Structures, Roles, and Responsibilities

Assigning Accountability with RACI

The most common governance defect CISM tests is the unowned control — a safeguard nobody is accountable for, which decays silently. The remedy is a RACI matrix (Responsible, Accountable, Consulted, Informed). The hard rule the exam enforces: each activity has exactly one Accountable party. Multiple "Accountable" assignments mean no one is truly accountable.

Owner Versus Custodian

CISM is precise about two roles candidates routinely confuse:

• Data/information owner — typically a business executive who is accountable for the asset: decides its classification, approves who gets access, and accepts the risk. Ownership is a business role, not an IT role.
• Data custodian — typically IT/operations, responsible for implementing and operating the protections (backups, encryption, access provisioning) the owner specifies.

A stem asking "who decides the classification of customer records?" points to the business data owner, not the database administrator (a custodian). Conversely, "who configures the encryption?" points to the custodian. The owner sets direction; the custodian executes — the governance/management split appearing again at the data level.

CISO Reporting Line and Independence

Where the CISO reports is a governance signal, not an org-chart detail. Reporting into the Chief Information Officer (CIO) creates a conflict of interest: the CIO is incentivized toward delivery and uptime, which can suppress security concerns. CISM prefers reporting lines that preserve independence — to the CEO, a chief risk officer, or with a dotted line to the audit committee of the board. The principle being tested is segregation of duties: the party that builds and runs systems should not be the sole party assuring their security.

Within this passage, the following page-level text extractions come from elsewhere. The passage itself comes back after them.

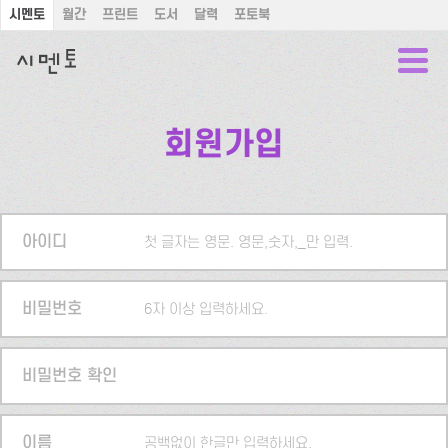
시멘토
월간
프린트
도서
달력
포토북
회원가입
아이디
첫 글자는 영문. 영문,숫자,_만 입력.
비밀번호
6자 이상 입력하세요.
비밀번호 확인
이름
공백없이 한글만 입력하세요.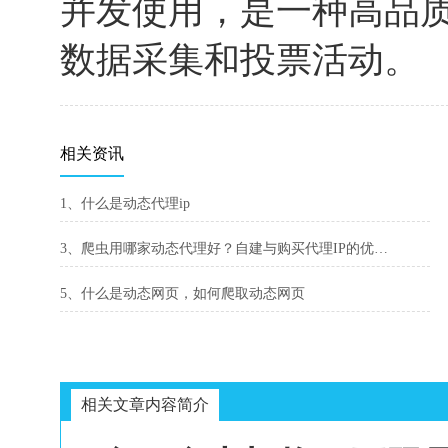
并发使用，是一种高品
数据采集和投票活动。
相关资讯
1、什么是动态代理ip
3、爬虫用哪家动态代理好？自建与购买代理IP的优劣势分析
5、什么是动态网页，如何爬取动态网页
相关文章内容简介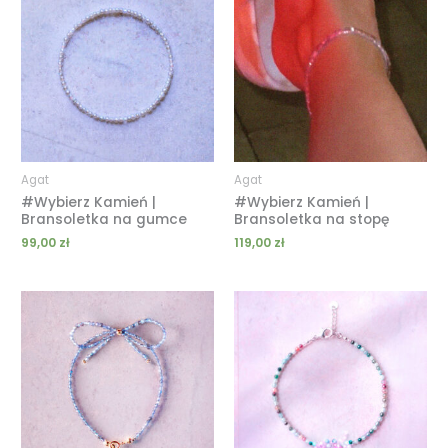
Agat
Agat
#Wybierz Kamień |
#Wybierz Kamień |
Bransoletka na gumce
Bransoletka na stopę
99,00
zł
119,00
zł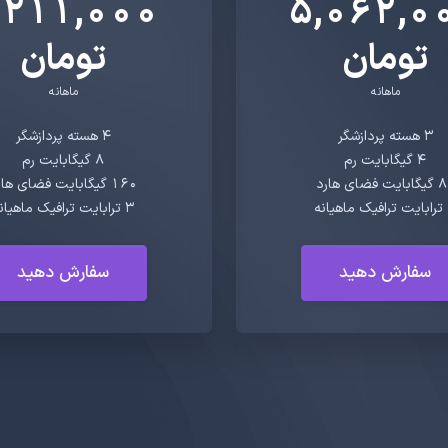
,211,000
5,062,0
تومان
تومان
ماهانه
ماهانه
3 هسته پردازشگر
4 هسته پردازشگر
4 گیگابایت رم
8 گیگابایت رم
یت فضای هارد
16۰ گیگابایت فضای هارد
نه
3 ترابایت ترافیک ماهیانه
سفارش دهید
سفارش دهید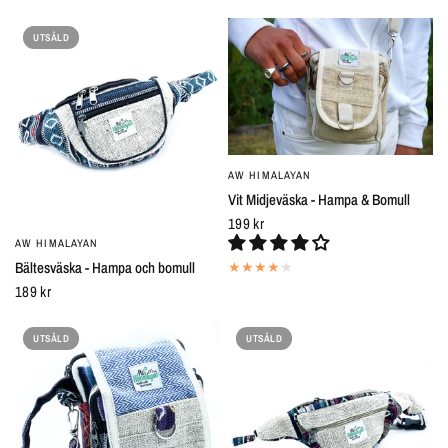
UTSÅLD
AW HIMALAYAN
SNABBTITT
Vit Midjeväska - Hampa & Bomull
199 kr
AW HIMALAYAN
SNABBTITT
Bältesväska - Hampa och bomull
189 kr
UTSÅLD
UTSÅLD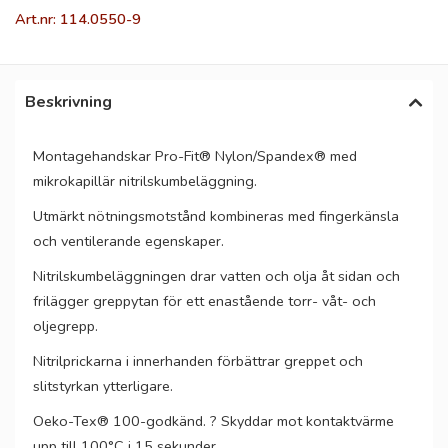
Art.nr: 114.0550-9
Beskrivning
Montagehandskar Pro-Fit® Nylon/Spandex® med
mikrokapillär nitrilskumbeläggning.
Utmärkt nötningsmotstånd kombineras med fingerkänsla
och ventilerande egenskaper.
Nitrilskumbeläggningen drar vatten och olja åt sidan och
frilägger greppytan för ett enastående torr- våt- och
oljegrepp.
Nitrilprickarna i innerhanden förbättrar greppet och
slitstyrkan ytterligare.
Oeko-Tex® 100-godkänd. ? Skyddar mot kontaktvärme
upp till 100°C i 15 sekunder.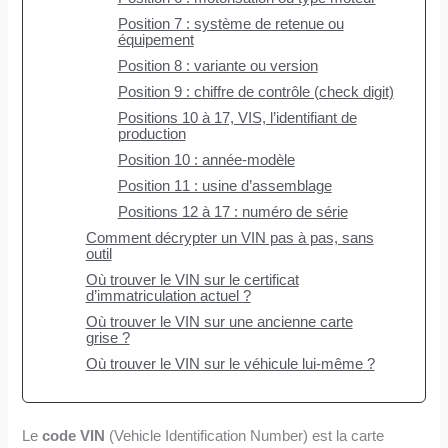
Position 7 : système de retenue ou
équipement
Position 8 : variante ou version
Position 9 : chiffre de contrôle (check digit)
Positions 10 à 17, VIS, l’identifiant de
production
Position 10 : année-modèle
Position 11 : usine d’assemblage
Positions 12 à 17 : numéro de série
Comment décrypter un VIN pas à pas, sans
outil
Où trouver le VIN sur le certificat
d’immatriculation actuel ?
Où trouver le VIN sur une ancienne carte
grise ?
Où trouver le VIN sur le véhicule lui-même ?
Le
code VIN
(Vehicle Identification Number) est la carte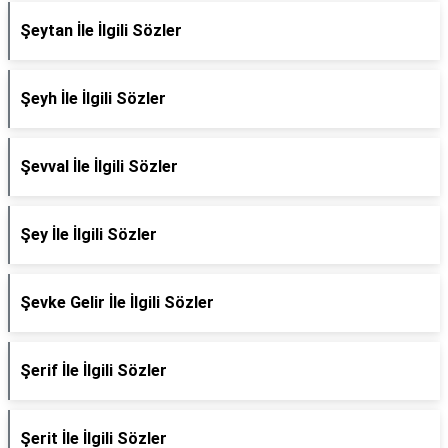
Şeytan İle İlgili Sözler
Şeyh İle İlgili Sözler
Şevval İle İlgili Sözler
Şey İle İlgili Sözler
Şevke Gelir İle İlgili Sözler
Şerif İle İlgili Sözler
Şerit İle İlgili Sözler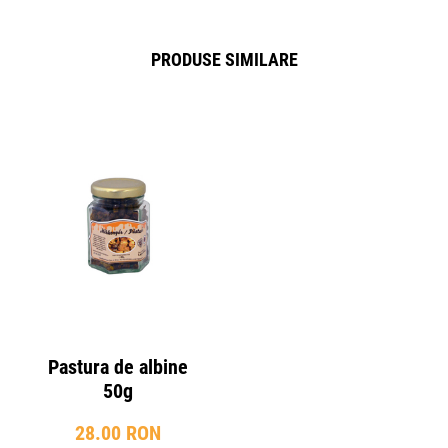
PRODUSE SIMILARE
Pastura de albine
50g
28.00 RON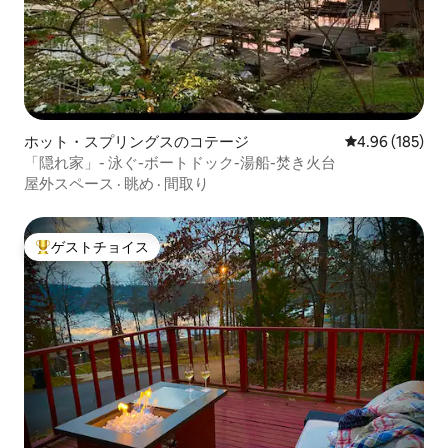
ホット・スプリングスのコテージ
レビュー185件
4.96 (185)
「隠れ家」- 泳ぐ-ボートドック-湯船-焚き火台
屋外スペース
·
眺め
·
間取り
ゲストチョイス
大好評のゲストチョイスです。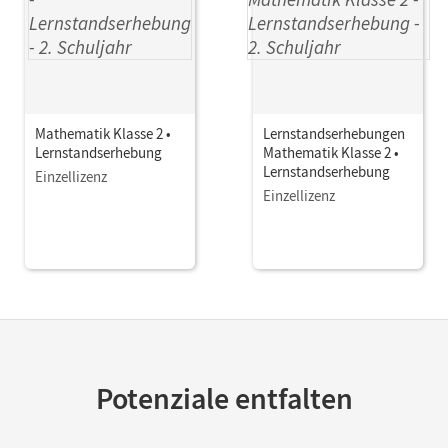
Mathematik Klasse 2 •
Lernstandserhebungen
Lernstandserhebung
Mathematik Klasse 2 •
Lernstandserhebung
Einzellizenz
Einzellizenz
Potenziale entfalten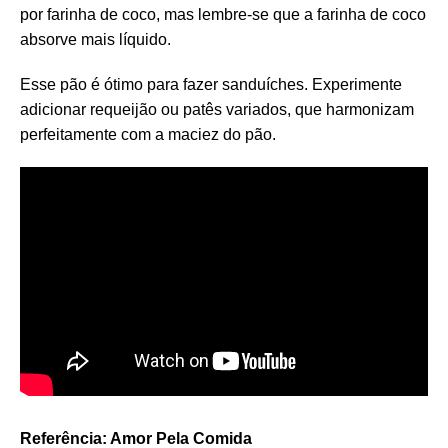
por farinha de coco, mas lembre-se que a farinha de coco
absorve mais líquido.
Esse pão é ótimo para fazer sanduíches. Experimente
adicionar requeijão ou patês variados, que harmonizam
perfeitamente com a maciez do pão.
Referência: Amor Pela Comida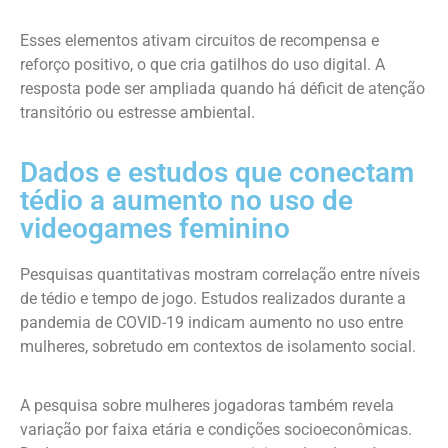
Esses elementos ativam circuitos de recompensa e
reforço positivo, o que cria gatilhos do uso digital. A
resposta pode ser ampliada quando há déficit de atenção
transitório ou estresse ambiental.
Dados e estudos que conectam
tédio a aumento no uso de
videogames feminino
Pesquisas quantitativas mostram correlação entre níveis
de tédio e tempo de jogo. Estudos realizados durante a
pandemia de COVID-19 indicam aumento no uso entre
mulheres, sobretudo em contextos de isolamento social.
A pesquisa sobre mulheres jogadoras também revela
variação por faixa etária e condições socioeconômicas.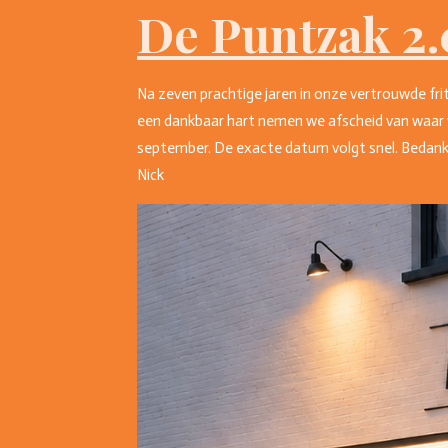
De Puntzak 2.
Na zeven prachtige jaren in onze vertrouwde fri
een dankbaar hart nemen we afscheid van waar 
september. De exacte datum volgt snel. Bedankt 
Nick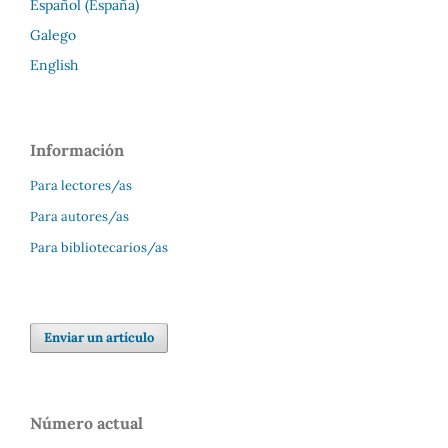
Español (España)
Galego
English
Información
Para lectores/as
Para autores/as
Para bibliotecarios/as
Enviar un artículo
Número actual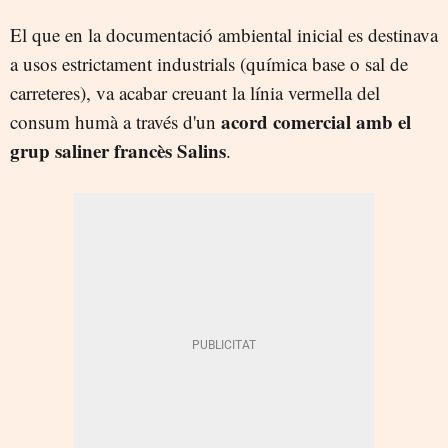
El que en la documentació ambiental inicial es destinava
a usos estrictament industrials (química base o sal de
carreteres), va acabar creuant la línia vermella del
acord comercial amb el
consum humà a través d'un
grup saliner francès Salins
.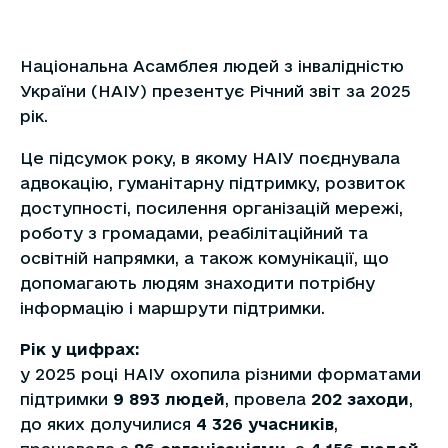
Національна Асамблея людей з інвалідністю
України (НАІУ) презентує Річний звіт за 2025
рік.
Це підсумок року, в якому НАІУ поєднувала
адвокацію, гуманітарну підтримку, розвиток
доступності, посилення організацій мережі,
роботу з громадами, реабілітаційний та
освітній напрямки, а також комунікації, що
допомагають людям знаходити потрібну
інформацію і маршрути підтримки.
Рік у цифрах:
у 2025 році НАІУ охопила різними форматами
підтримки
9 893 людей
, провела
202 заходи
,
до яких долучилися
4 326 учасників
,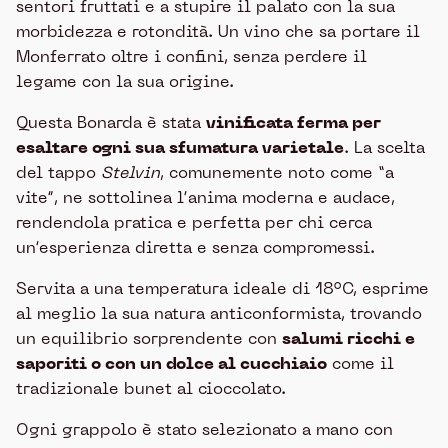
sentori fruttati e a stupire il palato con la sua
morbidezza e rotondità. Un vino che sa portare il
Monferrato oltre i confini, senza perdere il
legame con la sua origine.
Questa Bonarda è stata
vinificata ferma per
esaltare ogni sua sfumatura varietale
. La scelta
del tappo
Stelvin
, comunemente noto come “a
vite”, ne sottolinea l’anima moderna e audace,
rendendola pratica e perfetta per chi cerca
un’esperienza diretta e senza compromessi.
Servita a una temperatura ideale di 18°C, esprime
al meglio la sua natura anticonformista, trovando
un equilibrio sorprendente con
salumi ricchi e
saporiti o con un dolce al cucchiaio
come il
tradizionale bunet al cioccolato.
Ogni grappolo è stato selezionato a mano con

The Security Steering Committee

A security steering committee is the cross-functional body — business unit leaders, IT, legal, risk, and the CISO — that aligns security investment with business priorities and arbitrates competing demands. Its existence is the structural mechanism that turns the board's governance direction into prioritized, funded action and gives the security strategy legitimacy across the enterprise. On the exam, when a program lacks business buy-in or funding, the structural fix is often "establish (or activate) the steering committee," not "the CISO should decide alone."

Use this quick mapping when a stem asks "who should...":

• Approve security strategy and budget envelope: board / executive management.
• Set classification and approve access for an asset: data owner.
• Implement and operate the safeguard: data custodian.
• Prioritize security initiatives across business units: steering committee.
• Run the program day to day and report assurance: CISO.

Getting these role boundaries right is worth disproportionate points because Domain 1 questions repeatedly hinge on "who is accountable" versus "who is responsible."

Segregation of Duties and Conflicts to Watch

Segregation of duties (SoD) ensures no single individual can both perform and conceal an improper action. CISM tests it as a structural control, not a technical one. The classic conflicts a manager must design out:

• The person who develops code should not be the sole person who deploys it to production.
• The person who requests access should not be the same person who approves and grants it.
• The team that operates controls should not be the only team that assures their effectiveness — hence an independent audit or risk function.

Where headcount is too small to separate duties (common in smaller enterprises), the governed answer is compensating controls: management review, logging and independent log review, and mandatory vacation or job rotation. The wrong answer is "accept it because we are small" without compensating controls and management sign-off.

Mapping a Scenario to the Right Body

Questions often describe a dysfunction and ask for the structural fix. Use this lookup:

The Three Lines Model

Many boards organize accountability using the three lines model: the first line (operational management) owns and manages risk; the second line (risk and compliance functions, often including the security policy function) sets standards and monitors; the third line (internal audit) provides independent assurance to the board. The CISO and security operations generally sit in the first and second lines, while audit stays in the third to preserve independence.

A question that asks who provides independent assurance points to internal audit (third line), whereas who manages day-to-day risk points to operational management (first line). Recognizing these lines keeps you from assigning assurance to the same group that runs the controls, which is the SoD violation CISM most wants you to catch.